= Beginning of Section =
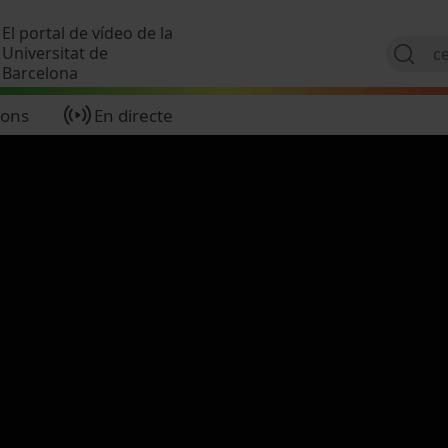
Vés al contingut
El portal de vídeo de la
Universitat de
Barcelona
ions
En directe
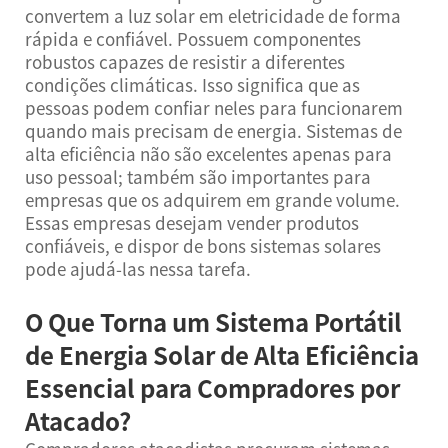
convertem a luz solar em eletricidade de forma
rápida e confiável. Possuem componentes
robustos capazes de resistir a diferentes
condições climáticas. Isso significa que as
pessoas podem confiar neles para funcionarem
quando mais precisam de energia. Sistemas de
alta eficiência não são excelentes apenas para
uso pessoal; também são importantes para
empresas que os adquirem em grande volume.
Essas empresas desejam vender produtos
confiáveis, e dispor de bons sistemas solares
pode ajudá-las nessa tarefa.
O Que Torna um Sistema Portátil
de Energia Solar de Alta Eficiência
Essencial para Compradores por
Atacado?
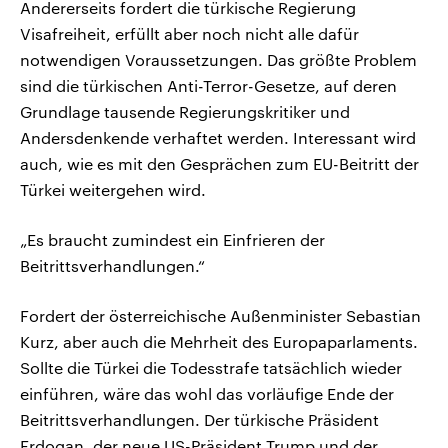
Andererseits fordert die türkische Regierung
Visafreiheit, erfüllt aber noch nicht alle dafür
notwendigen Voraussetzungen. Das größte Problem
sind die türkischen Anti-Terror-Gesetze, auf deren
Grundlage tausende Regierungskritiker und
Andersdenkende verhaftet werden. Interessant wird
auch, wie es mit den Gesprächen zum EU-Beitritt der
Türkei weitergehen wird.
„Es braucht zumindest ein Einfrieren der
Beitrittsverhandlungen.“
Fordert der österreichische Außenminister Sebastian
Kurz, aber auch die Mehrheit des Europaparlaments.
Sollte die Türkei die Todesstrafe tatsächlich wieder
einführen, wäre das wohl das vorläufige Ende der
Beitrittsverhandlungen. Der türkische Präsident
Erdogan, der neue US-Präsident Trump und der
= End of Section =
### TASK DETAILS
For this exercise, output only the lines from the one bearing "Essas empresas desejam vender produtos" to the end of the material above, exactly as written, with pictures left out.

### EXERCISE SOLUTION
Essas empresas desejam vender produtos
confiáveis, e dispor de bons sistemas solares
pode ajudá-las nessa tarefa.
O Que Torna um Sistema Portátil
de Energia Solar de Alta Eficiência
Essencial para Compradores por
Atacado?
Andererseits fordert die türkische Regierung
Visafreiheit, erfüllt aber noch nicht alle dafür
notwendigen Voraussetzungen. Das größte Problem
sind die türkischen Anti-Terror-Gesetze, auf deren
Grundlage tausende Regierungskritiker und
Andersdenkende verhaftet werden. Interessant wird
auch, wie es mit den Gesprächen zum EU-Beitritt der
Türkei weitergehen wird.
„Es braucht zumindest ein Einfrieren der
Beitrittsverhandlungen.“
Fordert der österreichische Außenminister Sebastian
Kurz, aber auch die Mehrheit des Europaparlaments.
Sollte die Türkei die Todesstrafe tatsächlich wieder
einführen, wäre das wohl das vorläufige Ende der
Beitrittsverhandlungen. Der türkische Präsident
Erdogan, der neue US-Präsident Trump und der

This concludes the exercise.